▸ **What is being asked**
Go through the data below and retype all of it exactly.

[Saved data entries]
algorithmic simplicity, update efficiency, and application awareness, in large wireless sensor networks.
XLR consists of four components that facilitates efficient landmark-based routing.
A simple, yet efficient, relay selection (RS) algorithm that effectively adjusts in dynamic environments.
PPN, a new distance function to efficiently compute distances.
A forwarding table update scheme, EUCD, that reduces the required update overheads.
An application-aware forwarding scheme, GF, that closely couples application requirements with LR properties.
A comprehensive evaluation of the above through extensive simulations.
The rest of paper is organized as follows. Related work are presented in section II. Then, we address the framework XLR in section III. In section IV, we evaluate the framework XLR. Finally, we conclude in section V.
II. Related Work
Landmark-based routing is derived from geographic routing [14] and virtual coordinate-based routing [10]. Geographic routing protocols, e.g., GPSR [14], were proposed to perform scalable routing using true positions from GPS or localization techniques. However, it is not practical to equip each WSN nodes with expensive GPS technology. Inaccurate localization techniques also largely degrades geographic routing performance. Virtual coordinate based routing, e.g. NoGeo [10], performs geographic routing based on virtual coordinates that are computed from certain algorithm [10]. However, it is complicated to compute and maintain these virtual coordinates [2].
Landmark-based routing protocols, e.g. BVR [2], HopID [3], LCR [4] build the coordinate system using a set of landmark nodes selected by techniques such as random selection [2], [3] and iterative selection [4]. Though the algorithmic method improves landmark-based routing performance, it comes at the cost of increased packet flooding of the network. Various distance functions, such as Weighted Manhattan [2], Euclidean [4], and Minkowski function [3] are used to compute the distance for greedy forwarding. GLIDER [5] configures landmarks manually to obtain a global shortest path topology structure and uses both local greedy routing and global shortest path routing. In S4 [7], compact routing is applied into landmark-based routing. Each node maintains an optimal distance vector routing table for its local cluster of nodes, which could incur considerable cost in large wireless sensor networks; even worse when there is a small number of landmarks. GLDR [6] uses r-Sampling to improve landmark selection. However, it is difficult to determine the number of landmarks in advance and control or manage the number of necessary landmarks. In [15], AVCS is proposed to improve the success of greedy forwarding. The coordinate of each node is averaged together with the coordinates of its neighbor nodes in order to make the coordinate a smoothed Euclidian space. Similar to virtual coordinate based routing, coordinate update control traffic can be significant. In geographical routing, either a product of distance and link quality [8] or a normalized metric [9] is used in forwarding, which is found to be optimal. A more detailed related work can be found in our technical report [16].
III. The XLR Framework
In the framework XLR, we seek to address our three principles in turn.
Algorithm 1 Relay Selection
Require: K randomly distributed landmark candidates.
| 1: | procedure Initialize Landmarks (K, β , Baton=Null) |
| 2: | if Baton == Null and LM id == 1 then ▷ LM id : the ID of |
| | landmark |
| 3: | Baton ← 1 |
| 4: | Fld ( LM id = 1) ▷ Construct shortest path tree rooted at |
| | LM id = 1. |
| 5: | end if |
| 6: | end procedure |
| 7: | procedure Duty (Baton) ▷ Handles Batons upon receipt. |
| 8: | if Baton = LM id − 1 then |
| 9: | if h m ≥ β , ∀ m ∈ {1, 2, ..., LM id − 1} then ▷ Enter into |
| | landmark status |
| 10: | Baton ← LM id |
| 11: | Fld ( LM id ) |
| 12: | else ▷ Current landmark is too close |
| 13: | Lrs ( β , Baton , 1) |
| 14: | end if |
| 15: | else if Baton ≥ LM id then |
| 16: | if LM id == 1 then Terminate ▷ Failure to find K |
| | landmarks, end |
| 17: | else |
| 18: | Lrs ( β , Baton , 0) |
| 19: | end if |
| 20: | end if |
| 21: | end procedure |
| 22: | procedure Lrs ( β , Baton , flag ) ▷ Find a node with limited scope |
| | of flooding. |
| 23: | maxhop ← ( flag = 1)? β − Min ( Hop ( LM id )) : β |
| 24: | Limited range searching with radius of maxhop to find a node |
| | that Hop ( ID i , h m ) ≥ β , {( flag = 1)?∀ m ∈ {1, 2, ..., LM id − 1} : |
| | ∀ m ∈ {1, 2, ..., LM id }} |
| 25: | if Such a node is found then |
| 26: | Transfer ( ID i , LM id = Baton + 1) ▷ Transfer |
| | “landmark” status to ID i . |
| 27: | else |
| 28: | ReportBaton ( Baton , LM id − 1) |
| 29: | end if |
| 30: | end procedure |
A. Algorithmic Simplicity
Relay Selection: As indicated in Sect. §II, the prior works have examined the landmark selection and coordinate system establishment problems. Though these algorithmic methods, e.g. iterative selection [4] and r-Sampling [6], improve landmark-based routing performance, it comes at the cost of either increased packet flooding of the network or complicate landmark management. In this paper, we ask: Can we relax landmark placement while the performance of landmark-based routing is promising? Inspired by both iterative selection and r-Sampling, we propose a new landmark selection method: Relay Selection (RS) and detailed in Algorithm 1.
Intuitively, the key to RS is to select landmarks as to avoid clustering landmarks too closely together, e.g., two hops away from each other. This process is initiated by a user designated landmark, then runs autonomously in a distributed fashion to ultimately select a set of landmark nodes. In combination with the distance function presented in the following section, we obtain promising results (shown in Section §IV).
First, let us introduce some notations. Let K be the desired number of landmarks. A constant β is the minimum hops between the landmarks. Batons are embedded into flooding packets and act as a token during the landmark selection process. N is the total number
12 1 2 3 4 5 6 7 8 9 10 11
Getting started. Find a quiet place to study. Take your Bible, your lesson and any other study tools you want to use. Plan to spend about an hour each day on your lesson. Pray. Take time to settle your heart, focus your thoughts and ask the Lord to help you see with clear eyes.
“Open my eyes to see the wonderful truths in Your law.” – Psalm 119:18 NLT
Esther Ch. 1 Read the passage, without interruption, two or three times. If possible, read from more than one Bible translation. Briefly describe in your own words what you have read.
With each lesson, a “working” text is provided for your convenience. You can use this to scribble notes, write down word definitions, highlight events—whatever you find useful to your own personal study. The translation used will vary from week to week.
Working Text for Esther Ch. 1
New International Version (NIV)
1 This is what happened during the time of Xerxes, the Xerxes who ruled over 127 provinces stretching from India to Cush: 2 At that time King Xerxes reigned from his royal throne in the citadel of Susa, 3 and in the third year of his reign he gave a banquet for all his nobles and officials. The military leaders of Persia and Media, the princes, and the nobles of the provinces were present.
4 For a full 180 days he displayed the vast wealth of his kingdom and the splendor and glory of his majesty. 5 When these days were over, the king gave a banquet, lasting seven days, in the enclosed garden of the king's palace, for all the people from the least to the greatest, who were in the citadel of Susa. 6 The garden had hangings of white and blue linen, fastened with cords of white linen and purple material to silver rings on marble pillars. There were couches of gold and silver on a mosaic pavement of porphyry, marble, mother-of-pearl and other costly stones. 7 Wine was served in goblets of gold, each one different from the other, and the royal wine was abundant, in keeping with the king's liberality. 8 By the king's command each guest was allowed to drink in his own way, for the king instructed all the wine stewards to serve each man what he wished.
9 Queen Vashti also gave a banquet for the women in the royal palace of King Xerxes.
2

▸ **Response below**
algorithmic simplicity, update efficiency, and application awareness, in large wireless sensor networks.
XLR consists of four components that facilitates efficient landmark-based routing.
A simple, yet efficient, relay selection (RS) algorithm that effectively adjusts in dynamic environments.
PPN, a new distance function to efficiently compute distances.
A forwarding table update scheme, EUCD, that reduces the required update overheads.
An application-aware forwarding scheme, GF, that closely couples application requirements with LR properties.
A comprehensive evaluation of the above through extensive simulations.
The rest of paper is organized as follows. Related work are presented in section II. Then, we address the framework XLR in section III. In section IV, we evaluate the framework XLR. Finally, we conclude in section V.
II. Related Work
Landmark-based routing is derived from geographic routing [14] and virtual coordinate-based routing [10]. Geographic routing protocols, e.g., GPSR [14], were proposed to perform scalable routing using true positions from GPS or localization techniques. However, it is not practical to equip each WSN nodes with expensive GPS technology. Inaccurate localization techniques also largely degrades geographic routing performance. Virtual coordinate based routing, e.g. NoGeo [10], performs geographic routing based on virtual coordinates that are computed from certain algorithm [10]. However, it is complicated to compute and maintain these virtual coordinates [2].
Landmark-based routing protocols, e.g. BVR [2], HopID [3], LCR [4] build the coordinate system using a set of landmark nodes selected by techniques such as random selection [2], [3] and iterative selection [4]. Though the algorithmic method improves landmark-based routing performance, it comes at the cost of increased packet flooding of the network. Various distance functions, such as Weighted Manhattan [2], Euclidean [4], and Minkowski function [3] are used to compute the distance for greedy forwarding. GLIDER [5] configures landmarks manually to obtain a global shortest path topology structure and uses both local greedy routing and global shortest path routing. In S4 [7], compact routing is applied into landmark-based routing. Each node maintains an optimal distance vector routing table for its local cluster of nodes, which could incur considerable cost in large wireless sensor networks; even worse when there is a small number of landmarks. GLDR [6] uses r-Sampling to improve landmark selection. However, it is difficult to determine the number of landmarks in advance and control or manage the number of necessary landmarks. In [15], AVCS is proposed to improve the success of greedy forwarding. The coordinate of each node is averaged together with the coordinates of its neighbor nodes in order to make the coordinate a smoothed Euclidian space. Similar to virtual coordinate based routing, coordinate update control traffic can be significant. In geographical routing, either a product of distance and link quality [8] or a normalized metric [9] is used in forwarding, which is found to be optimal. A more detailed related work can be found in our technical report [16].
III. The XLR Framework
In the framework XLR, we seek to address our three principles in turn.
Algorithm 1 Relay Selection
Require: K randomly distributed landmark candidates.
| 1: | procedure Initialize Landmarks (K, β , Baton=Null) |
| 2: | if Baton == Null and LM id == 1 then ▷ LM id : the ID of |
| | landmark |
| 3: | Baton ← 1 |
| 4: | Fld ( LM id = 1) ▷ Construct shortest path tree rooted at |
| | LM id = 1. |
| 5: | end if |
| 6: | end procedure |
| 7: | procedure Duty (Baton) ▷ Handles Batons upon receipt. |
| 8: | if Baton = LM id − 1 then |
| 9: | if h m ≥ β , ∀ m ∈ {1, 2, ..., LM id − 1} then ▷ Enter into |
| | landmark status |
| 10: | Baton ← LM id |
| 11: | Fld ( LM id ) |
| 12: | else ▷ Current landmark is too close |
| 13: | Lrs ( β , Baton , 1) |
| 14: | end if |
| 15: | else if Baton ≥ LM id then |
| 16: | if LM id == 1 then Terminate ▷ Failure to find K |
| | landmarks, end |
| 17: | else |
| 18: | Lrs ( β , Baton , 0) |
| 19: | end if |
| 20: | end if |
| 21: | end procedure |
| 22: | procedure Lrs ( β , Baton , flag ) ▷ Find a node with limited scope |
| | of flooding. |
| 23: | maxhop ← ( flag = 1)? β − Min ( Hop ( LM id )) : β |
| 24: | Limited range searching with radius of maxhop to find a node |
| | that Hop ( ID i , h m ) ≥ β , {( flag = 1)?∀ m ∈ {1, 2, ..., LM id − 1} : |
| | ∀ m ∈ {1, 2, ..., LM id }} |
| 25: | if Such a node is found then |
| 26: | Transfer ( ID i , LM id = Baton + 1) ▷ Transfer |
| | “landmark” status to ID i . |
| 27: | else |
| 28: | ReportBaton ( Baton , LM id − 1) |
| 29: | end if |
| 30: | end procedure |
A. Algorithmic Simplicity
Relay Selection: As indicated in Sect. §II, the prior works have examined the landmark selection and coordinate system establishment problems. Though these algorithmic methods, e.g. iterative selection [4] and r-Sampling [6], improve landmark-based routing performance, it comes at the cost of either increased packet flooding of the network or complicate landmark management. In this paper, we ask: Can we relax landmark placement while the performance of landmark-based routing is promising? Inspired by both iterative selection and r-Sampling, we propose a new landmark selection method: Relay Selection (RS) and detailed in Algorithm 1.
Intuitively, the key to RS is to select landmarks as to avoid clustering landmarks too closely together, e.g., two hops away from each other. This process is initiated by a user designated landmark, then runs autonomously in a distributed fashion to ultimately select a set of landmark nodes. In combination with the distance function presented in the following section, we obtain promising results (shown in Section §IV).
First, let us introduce some notations. Let K be the desired number of landmarks. A constant β is the minimum hops between the landmarks. Batons are embedded into flooding packets and act as a token during the landmark selection process. N is the total number
12 1 2 3 4 5 6 7 8 9 10 11
Getting started. Find a quiet place to study. Take your Bible, your lesson and any other study tools you want to use. Plan to spend about an hour each day on your lesson. Pray. Take time to settle your heart, focus your thoughts and ask the Lord to help you see with clear eyes.
“Open my eyes to see the wonderful truths in Your law.” – Psalm 119:18 NLT
Esther Ch. 1 Read the passage, without interruption, two or three times. If possible, read from more than one Bible translation. Briefly describe in your own words what you have read.
With each lesson, a “working” text is provided for your convenience. You can use this to scribble notes, write down word definitions, highlight events—whatever you find useful to your own personal study. The translation used will vary from week to week.
Working Text for Esther Ch. 1
New International Version (NIV)
1 This is what happened during the time of Xerxes, the Xerxes who ruled over 127 provinces stretching from India to Cush: 2 At that time King Xerxes reigned from his royal throne in the citadel of Susa, 3 and in the third year of his reign he gave a banquet for all his nobles and officials. The military leaders of Persia and Media, the princes, and the nobles of the provinces were present.
4 For a full 180 days he displayed the vast wealth of his kingdom and the splendor and glory of his majesty. 5 When these days were over, the king gave a banquet, lasting seven days, in the enclosed garden of the king's palace, for all the people from the least to the greatest, who were in the citadel of Susa. 6 The garden had hangings of white and blue linen, fastened with cords of white linen and purple material to silver rings on marble pillars. There were couches of gold and silver on a mosaic pavement of porphyry, marble, mother-of-pearl and other costly stones. 7 Wine was served in goblets of gold, each one different from the other, and the royal wine was abundant, in keeping with the king's liberality. 8 By the king's command each guest was allowed to drink in his own way, for the king instructed all the wine stewards to serve each man what he wished.
9 Queen Vashti also gave a banquet for the women in the royal palace of King Xerxes.
2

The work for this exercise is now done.